Scott Rafferty (@crabdribbles): It's official - the Portland Trail Blazers have signed Carmelo Anthony to a non-guaranteed contract.
He's back.- Portland Trail Blazers (@trailblazers) November 19, 2019
Welcome to Portland, @carmeloanthony!
🔗: https://t.co/4b1lNXcYQS pic.twitter.com/AZqOJhG51g
It's an interesting move by the Blazers, who are off to a 5-9 start this season. After a run to the Conference Finals, many picked them to return to the playoffs this season even though they had an entirely new roster. It's early, but a lot has to change between now and the playoffs for Portland to finish with one of the eight-best records in the Western Conference.
With all of that in mind, is Anthony the player who can get this team back on track? Or is this a desperation move?
Kyle Irving (@KyleIrv_): Am I allowed to say that it can both get this team back on track but it is also a desperation move?
Rafferty: Go on...
Irving: I like the move. I think it's a desperation move. But I like the move.
This team is struggling right now. Their roster is completely different than the team that made it to the Western Conference Finals last season and I think upper management thought they could skate by surrounding Damian Lillard and C.J. McCollum with any random players.
It didn't take long for them to figure out that's not the case and I think bringing in Melo gives this roster some new energy. This is a guy who has been looking for an opportunity to play for over a year. He's coming in to prove himself and change the narrative of the back-end of his career.
Rafferty: I do agree with you that Anthony brings some new energy. He's an established player in this league and while he's nowhere near the player he once was, it appears as though the players on this team - Lillard, most notably - have a lot of respect for him. He also fills a huge need as a scorer at the power forward position.

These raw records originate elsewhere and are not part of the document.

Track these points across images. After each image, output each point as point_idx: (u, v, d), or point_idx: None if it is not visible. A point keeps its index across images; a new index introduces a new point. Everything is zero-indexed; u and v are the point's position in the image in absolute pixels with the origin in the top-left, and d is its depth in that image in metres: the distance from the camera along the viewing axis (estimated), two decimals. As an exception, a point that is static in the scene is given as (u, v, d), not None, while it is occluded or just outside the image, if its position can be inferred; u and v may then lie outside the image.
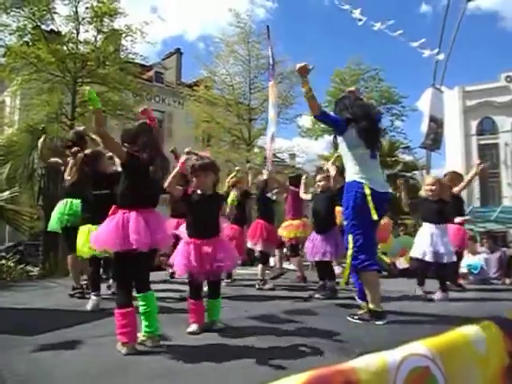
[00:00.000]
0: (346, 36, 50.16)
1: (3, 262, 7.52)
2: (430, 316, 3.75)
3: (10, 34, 15.59)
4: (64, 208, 4.55)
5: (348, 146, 3.75)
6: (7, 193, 7.39)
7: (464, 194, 7.44)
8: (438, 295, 4.80)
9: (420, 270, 5.08)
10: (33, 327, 3.12)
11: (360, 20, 8.81)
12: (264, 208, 6.04)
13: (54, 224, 4.61)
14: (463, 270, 7.03)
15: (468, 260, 7.17)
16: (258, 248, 5.86)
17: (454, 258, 4.95)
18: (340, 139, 3.83)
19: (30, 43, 15.72)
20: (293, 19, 57.01)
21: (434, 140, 11.86)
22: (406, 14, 56.79)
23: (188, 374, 2.20)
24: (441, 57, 10.45)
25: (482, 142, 34.04)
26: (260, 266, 5.84)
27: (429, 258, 4.82)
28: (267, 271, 6.19)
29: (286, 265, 8.07)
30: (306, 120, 23.58)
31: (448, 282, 5.58)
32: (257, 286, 5.67)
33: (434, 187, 5.01)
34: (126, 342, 2.51)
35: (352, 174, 3.70)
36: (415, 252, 5.03)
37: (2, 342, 2.72)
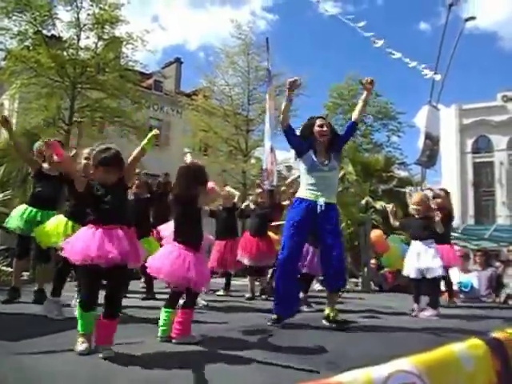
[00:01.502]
0: (344, 50, 50.87)
1: (-5, 265, 7.45)
2: (419, 332, 3.74)
3: (11, 38, 15.67)
4: (24, 213, 4.41)
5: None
6: (0, 195, 7.36)
7: (458, 212, 7.46)
8: (426, 313, 4.81)
9: (413, 287, 5.10)
10: (21, 332, 3.07)
11: (368, 35, 8.86)
12: (252, 221, 6.08)
13: (12, 222, 4.46)
14: (454, 287, 7.04)
15: (459, 278, 7.17)
16: (246, 262, 5.87)
17: (442, 272, 4.96)
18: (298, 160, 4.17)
19: (31, 48, 15.78)
20: (292, 31, 57.68)
21: (430, 157, 11.94)
22: (405, 30, 57.54)
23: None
24: (438, 77, 10.54)
25: (478, 160, 34.30)
26: (248, 277, 5.90)
27: (414, 274, 4.88)
28: (256, 283, 6.18)
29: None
30: (304, 133, 23.67)
31: (447, 299, 5.60)
32: (246, 296, 5.70)
33: (419, 207, 5.05)
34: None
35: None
36: (405, 270, 5.11)
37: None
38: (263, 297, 5.71)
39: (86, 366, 2.37)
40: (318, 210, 3.82)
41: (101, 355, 2.50)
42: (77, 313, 2.67)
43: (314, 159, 3.97)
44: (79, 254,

It would be different if they were at full strength, but the Blazers are going to be without Zach Collins for several more months. I'm assuming Anthony will fill a lot of those minutes.
In saying that, I'm not sure it's going to work out. Anthony is basically in the same situation he was in with the Houston Rockets and Oklahoma City Thunder - a role player who will be expected to knock down 3s on a team built around a superstar - and neither of those opportunities really worked out for him. Plus, even if he does figure it out on offense and helps this team on that end of the court, he's certainly not going to help them defensively, which is a problem considering the Blazers already rank 21st in defensive efficiency.
The good thing for Anthony and the Blazers is that his debut will come against a New Orleans Pelicans team that has struggled almost as much Portland has this season. It's better than the alternative, which was against his former team considering it was James Harden who ran Anthony off the court two years ago in the playoffs.
Irving: Like you said, it really is a similar situation than Houston last season. But the Rockets cut the cord on Anthony quick, and I don't feel as though their struggles with Melo followed by their success without Melo were directly tied to one another.
Don't get me wrong - he wasn't great in Houston and I know he's not going to help the Blazers' defensively and that's one of their biggest issues. But I do believe he adds a scoring presence that worries teams more than Rodney Hood or Anfernee Simons - Portland's fourth and fifth leading scorers, respectively.
Is he going to turn this team into a title contender? No, probably not. But I do think he can give them a spark to turn things around early on here.
Rafferty: I do wonder how much he still has left in the tank. In the 88 games he played with the Thunder and Rockets, he averaged 15.9 points on 40.4 percent shooting from the field and 35.3 percent from the 3-point line. That's ... not great. And if that's the version of Anthony the Blazers get, I'm not sure how much of a difference it actually makes.
And we haven't even brought up the fact that he hasn't been on an NBA court in over a year and that he's now 35-years-old.
Irving: Can you let me live in my dream world where Melo's going to shoot 100 percent from midrange just like he does in the Instagram workout videos?
Rafferty: Ha! If he does that, he can make a difference.
Irving: All jokes aside, though, I do agree with you there. He's not all of a sudden going to become this efficient scorer that fills that major need for Portland and turns them from 4-8 to a Western Conference Finals-bound team. At 35-years-old, I question how many minutes they'll even be able to play him per game.
But I'll tell you this much - he'll draw attention from opposing defences, he'll have nights where he gives them a scoring surge that makes a difference in the outcome and he's going to play with a chip on his shoulder.
This is it for Melo. This is his last chance to prove that he has what it takes to make an impact on an NBA floor.